|Prickly Pete |
Reminds me of Trevor from GTA5.
|il fiore bel |
giggle giggle tee hee
Why they cancelled this (again) and not the Simpsons will forever remain a mystery to me.
It's a shame, but it might be better this way. They tried dumbing it down after the first four seasons, but couldn't make it sell. There wouldn't be anything left, if they would've gone down another couple of notches.
The biggest problem might've been making a TV show for an audience, that doesn't give a crap about TV networks and get all their shows from computer networks instead.
I was really into this show during its first run and I enjoyed the DVD movies, but when I tried to watch some of the newer episodes I found them... just not funny or interesting. The jokes felt forced and dumb. Maybe I just outgrew it.
After the "rebirth" episode, there were more misses than hits.
I really couldn't get into it after they started making new episodes. I've only seen a baker's dozen of 'em and there were some moments like this where I'm like "heh" but it just wasn't working for me. It's kind of like when Family Guy got cancelled. Everyone wanted Family Guy back, and rumors started to spread that it was the episode that got banned because of its antisemitism (if you watch the episode it's not any more offensive than early Family Guy)
So the show comes back and seems to play off this "EDGY" thing. "OH NO WE DID NOT JUST MAKE A JOKE ABOUT _____ 4 WEEKS AFTER _____. OH WE TOTALLY DID." The show really wasn't like that at first. At its inception it was basically an All in the Family spoof with more fart jokes, references (which Archie did all the time if you watched All in the Family) and a charmingly evil baby.
Futurama, to me, didn't really have that logical place to go if it were picked up again, even though they had the whole universe (and other universes) to explore. Bender would still be Bender, but more like a straight up dick rather than the sort of malevolent Tin Man he was in earlier episodes. Fry just became a lovable 20th century doofus, and the rest of the characters in my opine weren't really that well developed by the time the show was first cancelled.
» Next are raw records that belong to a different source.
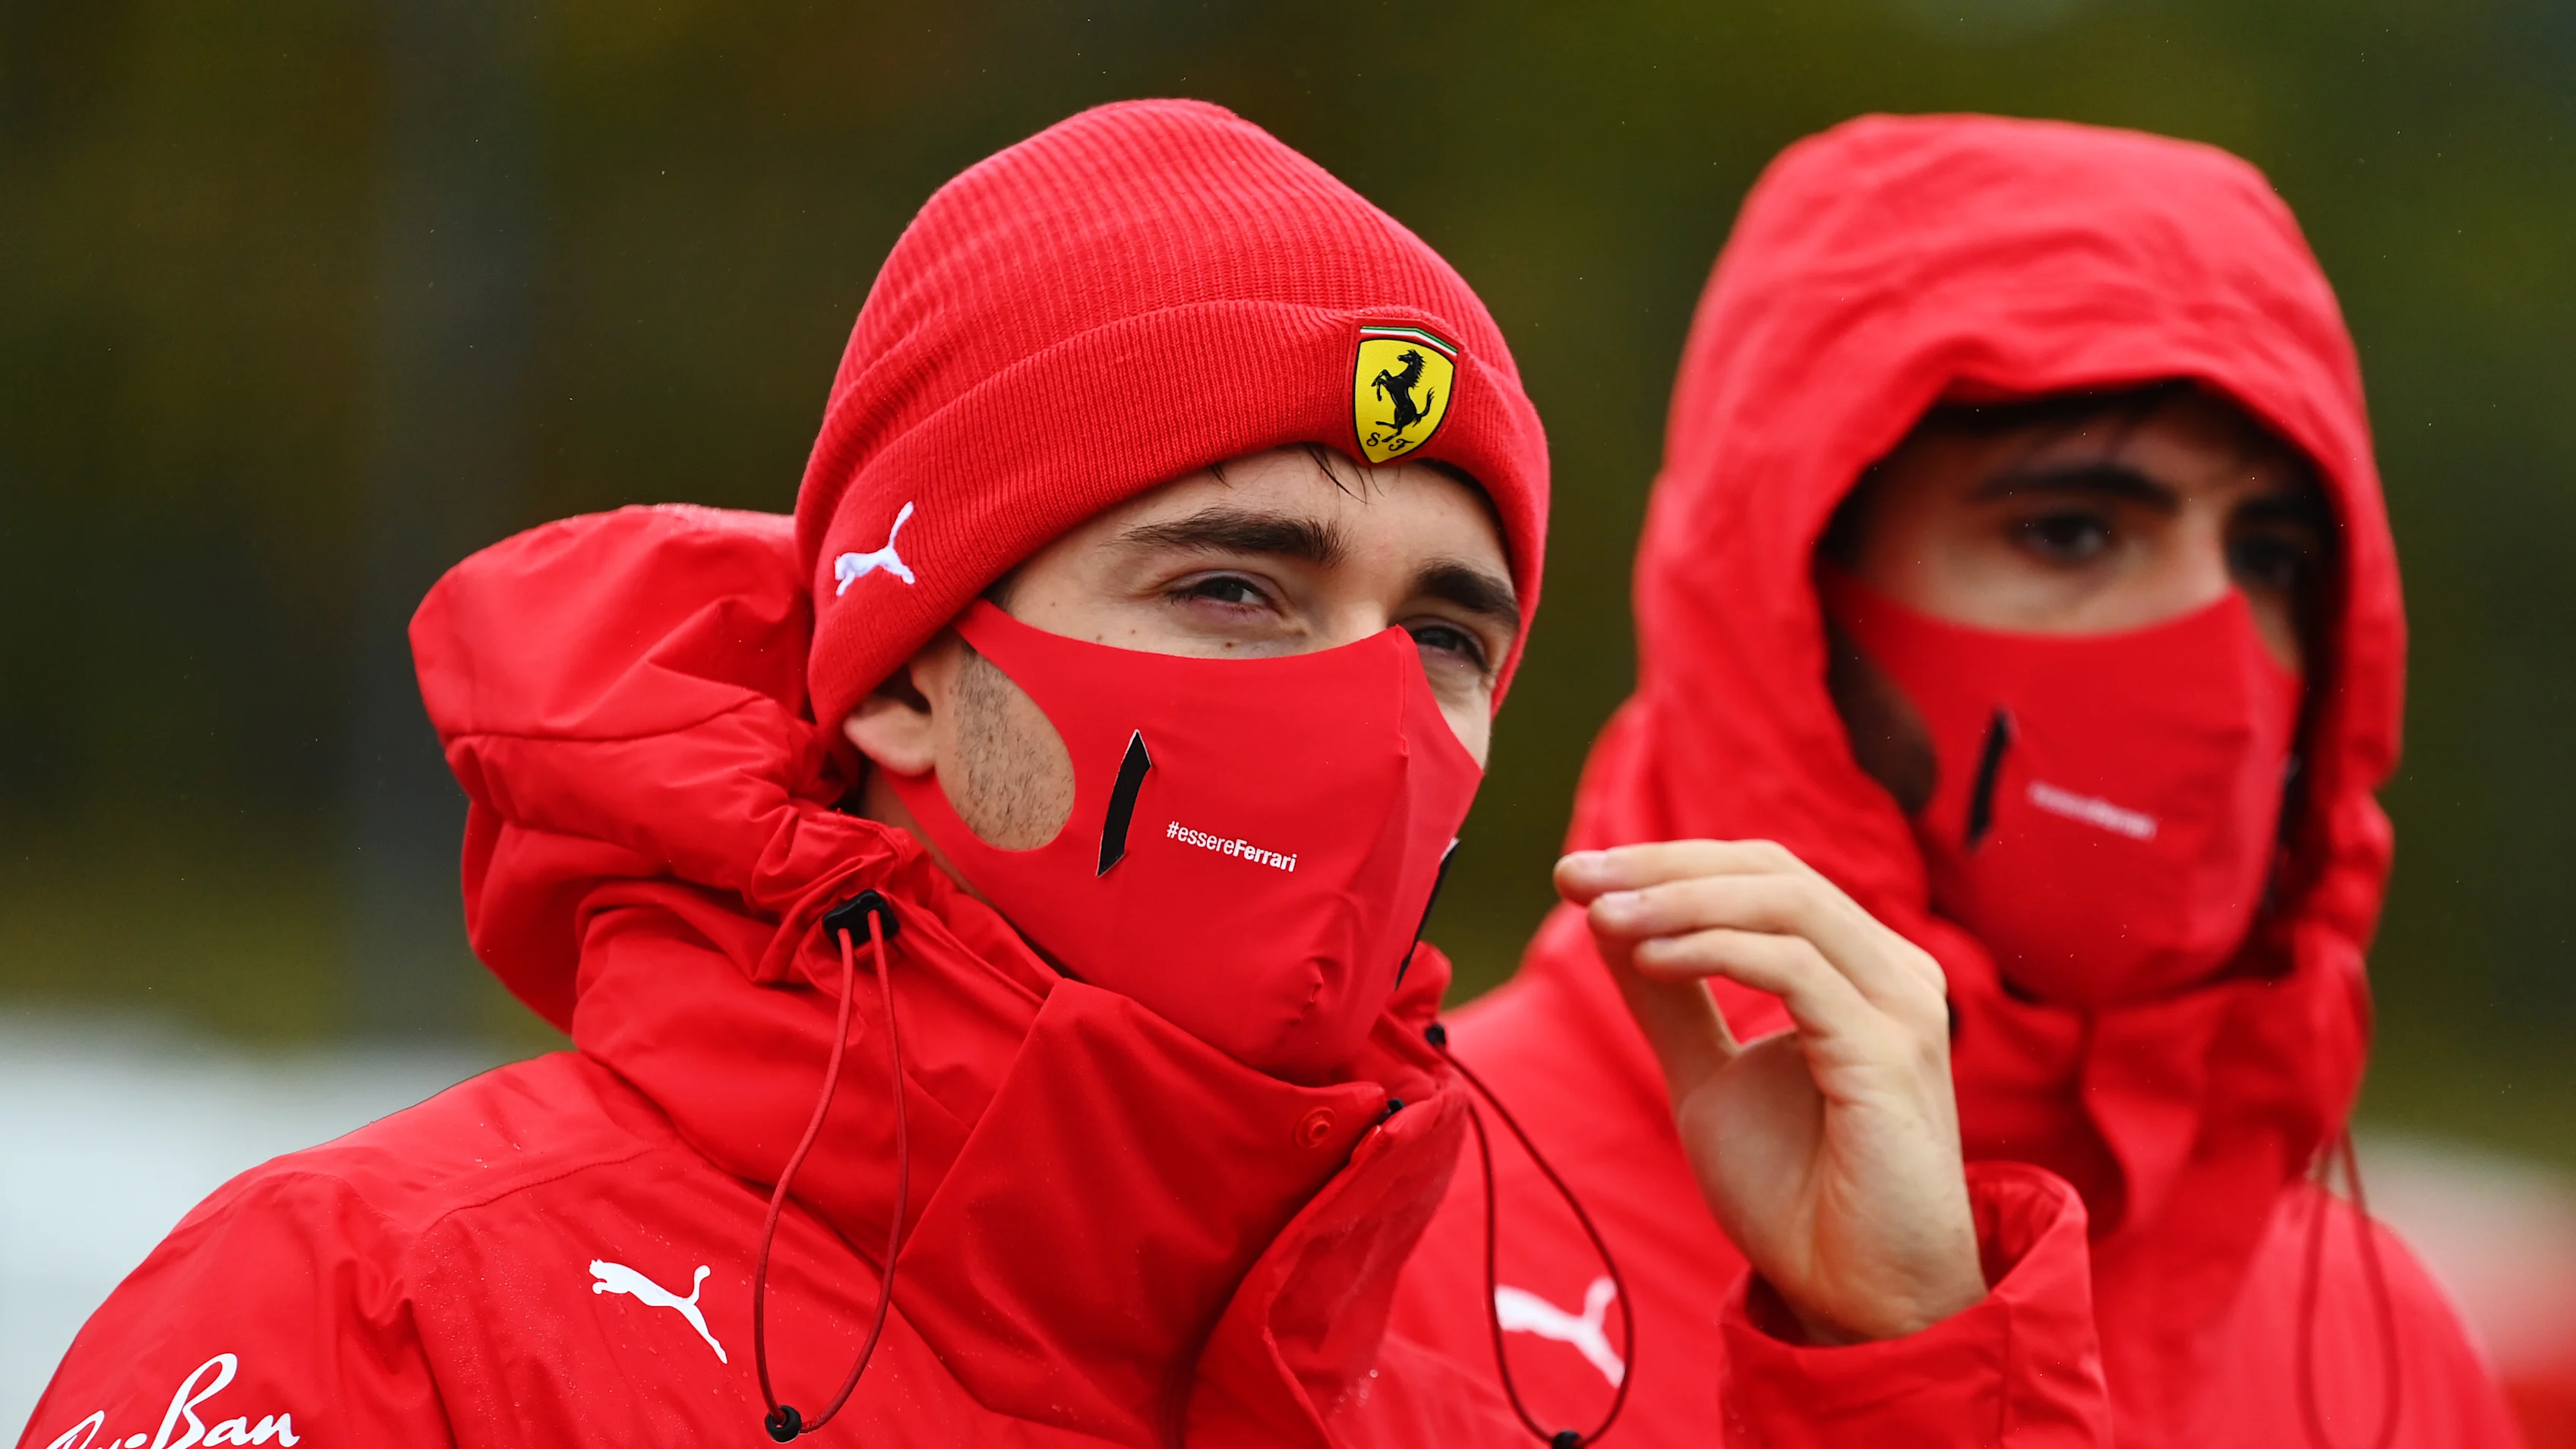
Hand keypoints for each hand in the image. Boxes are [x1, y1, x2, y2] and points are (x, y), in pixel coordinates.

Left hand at [1556, 840, 1983, 1343]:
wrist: (1858, 1300)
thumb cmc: (1797, 1196)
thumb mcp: (1706, 1076)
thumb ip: (1668, 998)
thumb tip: (1605, 917)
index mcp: (1857, 968)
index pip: (1760, 873)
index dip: (1666, 861)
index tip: (1573, 873)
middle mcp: (1892, 972)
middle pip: (1771, 869)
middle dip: (1662, 865)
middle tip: (1575, 876)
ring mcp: (1900, 1007)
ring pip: (1786, 902)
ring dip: (1678, 900)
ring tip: (1599, 917)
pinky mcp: (1891, 1052)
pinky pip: (1796, 969)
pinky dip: (1715, 950)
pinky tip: (1650, 961)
What I liked about Star Trek was that it was a "five year mission" and never made it to five years, space-time or Earth-time. Instead, the show took flight in many new ways, many of which I haven't seen, but it was able to stay fresh. That being said, I for one mourn the loss of the new Fururama, even if I didn't watch it much.
The first season after they came back was a bit rocky. While I appreciated that the writers had turned Amy Wong into an endless parade of fan service, it was, on the whole, a bit too edgy and dumb. I stuck it out, more from obligation than anything. Zest's impression is correct.
However, the show really picked up again after only a season/ season and a half. The final season was nearly on par with the best Futurama had ever been, and, given more time, I have no doubt Futurama could be king again. *At the very least* it deserves the standard fifteen + season run enjoyed by shows like The Simpsons, Family Guy, and South Park, as even at it's worst, Futurama was still better than Family Guy.
Something to keep in mind is that you and your tastes change over the years.
While Futurama was canceled and dormant my cultlike fanaticism strengthened at the same time that my tastes matured (slightly). When it came back on the air the characters could have climbed out of the TV and sucked my dick and I would still have been disappointed.
Anything Matt Groening is associated with always sticks with me on a personal level, not because I grew up with the Simpsons but because I grew up with the Simpsons. My parents were friends with the Groenings and they attended Homer's funeral. I didn't attend because I can't deal with that stuff. I still can't.
So growing up watching the Simpsons had a very profound impact on me. The places, the people, more than the street names and everything else.